No. The person who created the organisation is the owner and cannot be removed. This ensures every organisation always has at least one administrator.

What happens when I remove a user?

They immediately lose all access to your organisation, events, and data. They can no longer view orders, send emails, or perform any actions that required their permissions.

Roles and Permissions

Can a user have multiple roles?

Yes. Users can have as many roles as you assign. All permissions from all their roles combine together. For example, if someone has both a "Box Office" role and a "Marketing" role, they get all permissions from both.

What's the difference between Administrator and custom roles?
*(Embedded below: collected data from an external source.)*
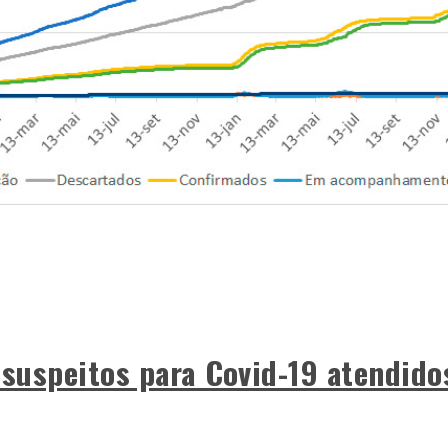
 suspeitos para Covid-19 atendido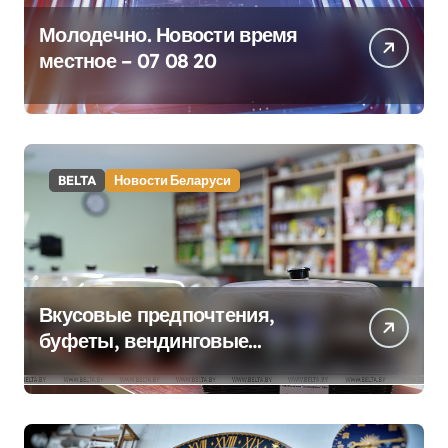
Молодечно. Новости время
местное – 07 08 20
BELTA
Новости Беларуси
Вкусовые предпочтения,
буфеты, вендинговые
аппараты. Минобразования об
изменениях в школьном
питании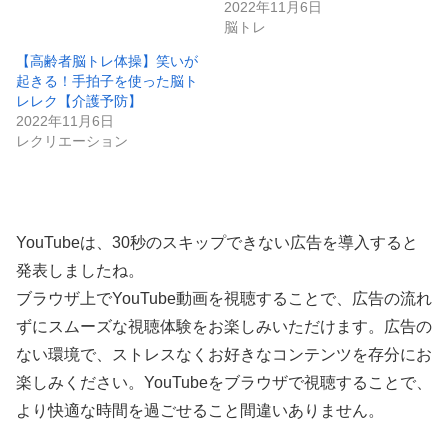
2022年11月6日
脳トレ
【高齢者脳トレ体操】笑いが
起きる！手拍子を使った脳ト
レレク【介護予防】
2022年11月6日
レクリエーション
YouTubeは、30秒のスキップできない広告を導入すると
発表しましたね。
ブラウザ上でYouTube動画を視聴することで、広告の流れ
ずにスムーズな視聴体験をお楽しみいただけます。広告の
ない環境で、ストレスなくお好きなコンテンツを存分にお
楽しみください。YouTubeをブラウザで視聴することで、
より快適な時間を過ごせること間違いありません。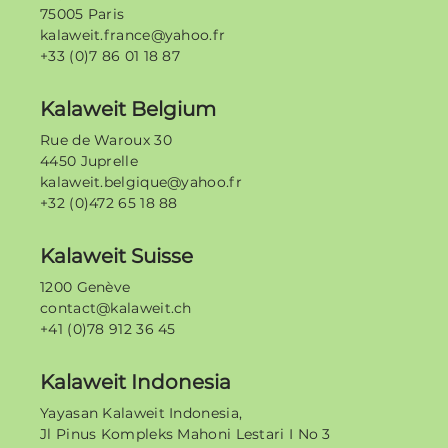
75005 Paris
kalaweit.france@yahoo.fr
+33 (0)7 86 01 18 87
Kalaweit Belgium
Rue de Waroux 30
4450 Juprelle
kalaweit.belgique@yahoo.fr
+32 (0)472 65 18 88
Kalaweit Suisse
1200 Genève
contact@kalaweit.ch
+41 (0)78 912 36 45
Kalaweit Indonesia
Yayasan Kalaweit Indonesia,
Jl Pinus Kompleks Mahoni Lestari I No 3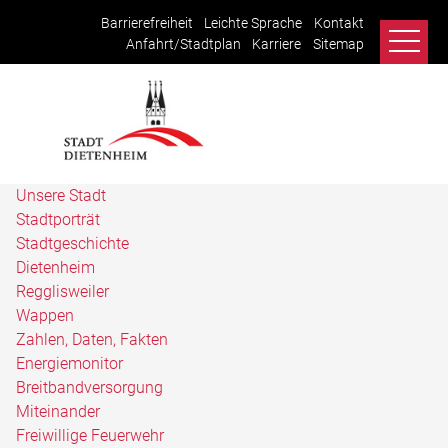
Barrierefreiheit
Leichte Sprache
Kontakt
Anfahrt/Stadtplan
Karriere
Sitemap
Unsere Stadt
Stadtporträt
Stadtgeschichte
Dietenheim
Regglisweiler
Wappen
Zahlen, Daten, Fakten
Energiemonitor
Breitbandversorgung
Miteinander
Freiwillige Feuerwehr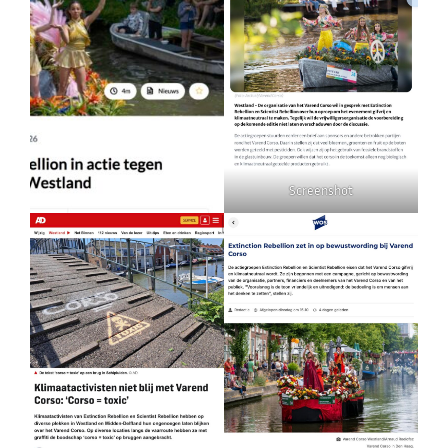
Screenshot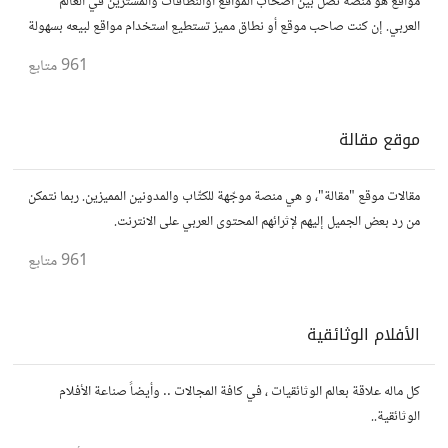
مواقع هو منصّة تصل بين أصحاب المواقع أوالنطاقات والمشترين في العالم
العربي. إن كنت صاحب موقع أو نطاق مميز تستطيع استخدام مواقع لبيعه بسهولة
وأمان.
961
متابع
موقع مقالة
مقالات موقع "مقالة"، و هي منصة موجّهة للكتّاب والمدونين المميزين. ربما نتمكن
من رد بعض الجميل إليهم لإثرائهم المحتوى العربي على الانترنت.
961
متابع
الأفلام الوثائقية
كل ماله علاقة بعالم الوثائقيات ، في كافة المجالات .. وأيضاً صناعة الأفلام
الوثائقية..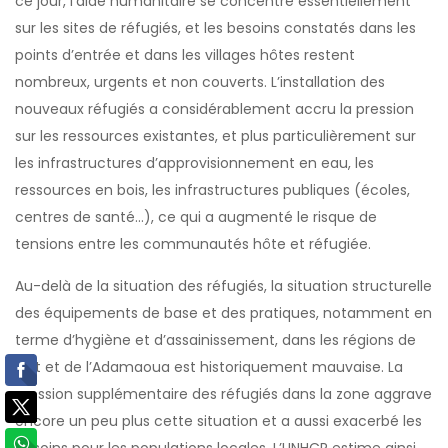
ce jour, l’aide humanitaire se concentre essentiellement
sur les sites de réfugiés, et les besoins constatés dans les
points d’entrée et dans les villages hôtes restent
nombreux, urgents et non couverts. L’installation des
nouveaux réfugiés a considérablement accru la pression
sur les ressources existantes, et plus particulièrement sur
les infrastructures d’approvisionnement en eau, les
ressources en bois, les infrastructures publiques (écoles,
centres de santé…), ce qui a augmenté le risque de
tensions entre les communautés hôte et réfugiée.
Au-delà de la situation des réfugiés, la situation structurelle
des équipements de base et des pratiques, notamment en
terme d’hygiène et d’assainissement, dans les régions de
l’Est et de l’Adamaoua est historiquement mauvaise. La
pression supplémentaire des réfugiés dans la zone aggrave
encore un peu plus cette situation et a aussi exacerbé les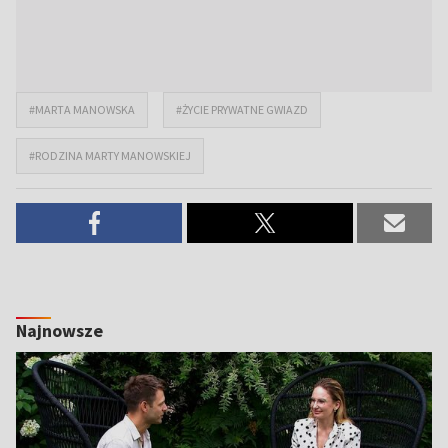
#MARTA MANOWSKA
#ŻYCIE PRYWATNE GWIAZD
#RODZINA MARTY MANOWSKIEJ
Najnowsze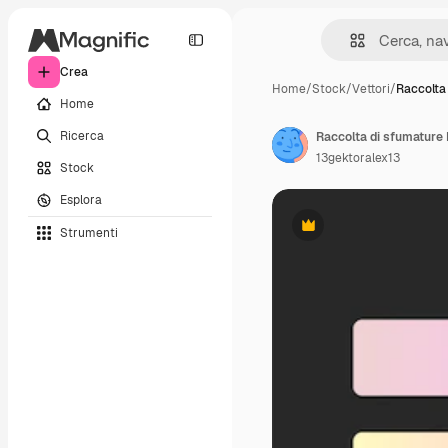
Crea
Home
/
Stock
/
Vettori
/
Raccolta
Home
Ricerca
Raccolta di sfumature 
13gektoralex13
Stock
Esplora
Strumenti
Premium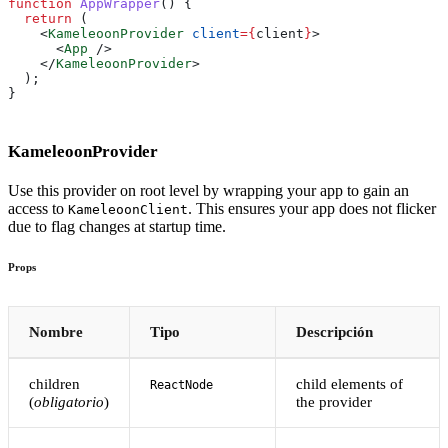
function
 AppWrapper
() {
  return
 (
    <
KameleoonProvider
 client
=
{
client
}
>
      <
App
 />
    </
KameleoonProvider
>
  );
}
KameleoonProvider
Use this provider on root level by wrapping your app to gain an
access to
. This ensures your app does not flicker
KameleoonClient
due to flag changes at startup time.
Props
Nombre
Tipo
Descripción
children
child elements of
ReactNode
(
obligatorio
)
the provider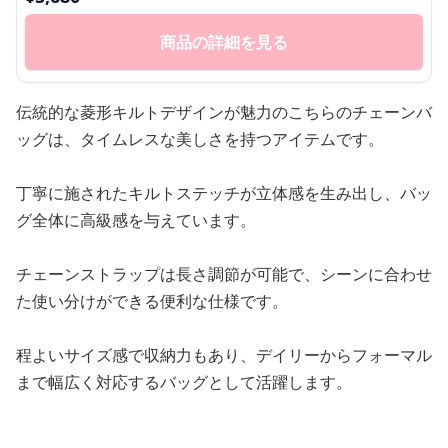
商品の詳細を見る
伝統的な菱形キルトデザインが魅力のこちらのチェーンバ
ッグは、タイムレスな美しさを持つアイテムです。
丁寧に施されたキルトステッチが立体感を生み出し、バッ
グ全体に高級感を与えています。
チェーンストラップは長さ調節が可能で、シーンに合わせ
た使い分けができる便利な仕様です。
程よいサイズ感で収納力もあり、デイリーからフォーマル
まで幅広く対応するバッグとして活躍します。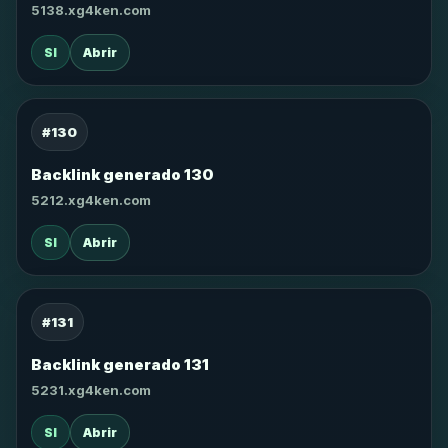
5138.xg4ken.com
SI
Abrir
#130
Backlink generado 130
5212.xg4ken.com
SI
Abrir
#131
Backlink generado 131
5231.xg4ken.com
SI
Abrir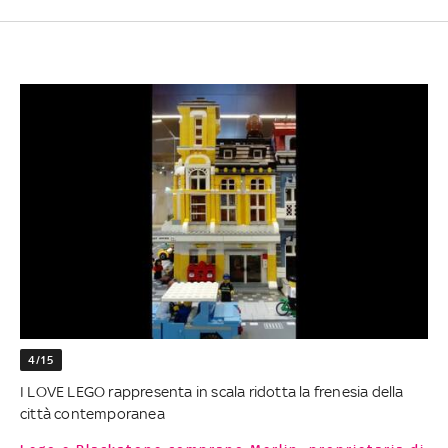
4/15
I LOVE LEGO rappresenta in scala ridotta la frenesia della
città contemporanea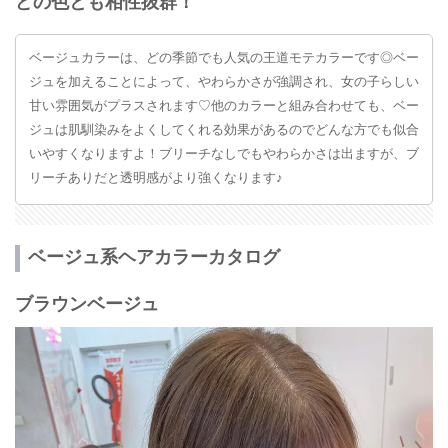
どの色とも相性抜群！
ベージュカラーは、どの季節でも人気の王道モテカラーです◎ベー
ジュを加えることによって、やわらかさが強調され、女の子らしい
甘い雰囲気がプラスされます♡他のカラーと組み合わせても、ベー
ジュは肌馴染みをよくしてくれる効果があるのでどんな方でも似合
いやすくなりますよ！ブリーチなしでもやわらかさは出ますが、ブ
リーチありだと透明感がより強くなります♪
ベージュ系ヘアカラーカタログ
ブラウンベージュ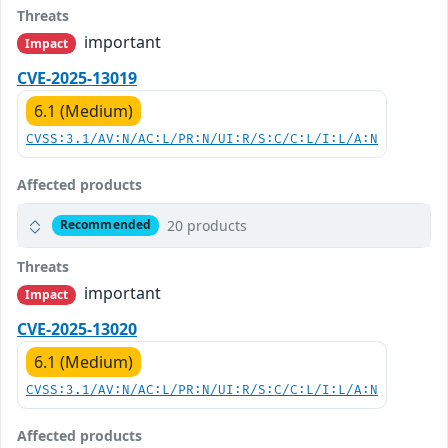
Threats
important
Impact
CVE-2025-13019
6.1 (Medium)
CVSS:3.1/AV:N/AC:L/PR:N/UI:R/S:C/C:L/I:L/A:N
Affected products
20 products
Recommended
Threats
important
Impact
CVE-2025-13020
6.1 (Medium)
CVSS:3.1/AV:N/AC:L/PR:N/UI:R/S:C/C:L/I:L/A:N
Affected products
Administrators automatically have all permissions and full access to everything. Custom roles only grant the specific permissions you select. Use Administrator for trusted senior staff; use custom roles for everyone else.

Do I need to create roles, or can I just make everyone an Administrator?

You can make everyone an Administrator, but this is not recommended. Roles let you give people exactly the access they need without exposing sensitive features. Start with fewer permissions and add more as needed.

What happens if I delete a role that users have?

Users who had that role immediately lose those permissions. Before deleting a role, consider reassigning affected users to a different role or creating a replacement role first.

Troubleshooting

A team member says they can't access a feature. What should I check?

Check their assigned roles in the Users tab. Then check the Roles tab to see what permissions those roles include. Add the missing permission to an existing role, or assign an additional role that includes it. Always click Save after making changes.

I made changes but they're not taking effect. Why?

Make sure you clicked Save at the top after making changes. If you did save, ask the affected user to log out and log back in. Their session may be using cached permissions from before your changes.

Why do we have so many Administrators?

This often happens when Administrator access is granted instead of creating appropriate roles. Review who genuinely needs full access. For most team members, a custom role with specific permissions is more appropriate and more secure.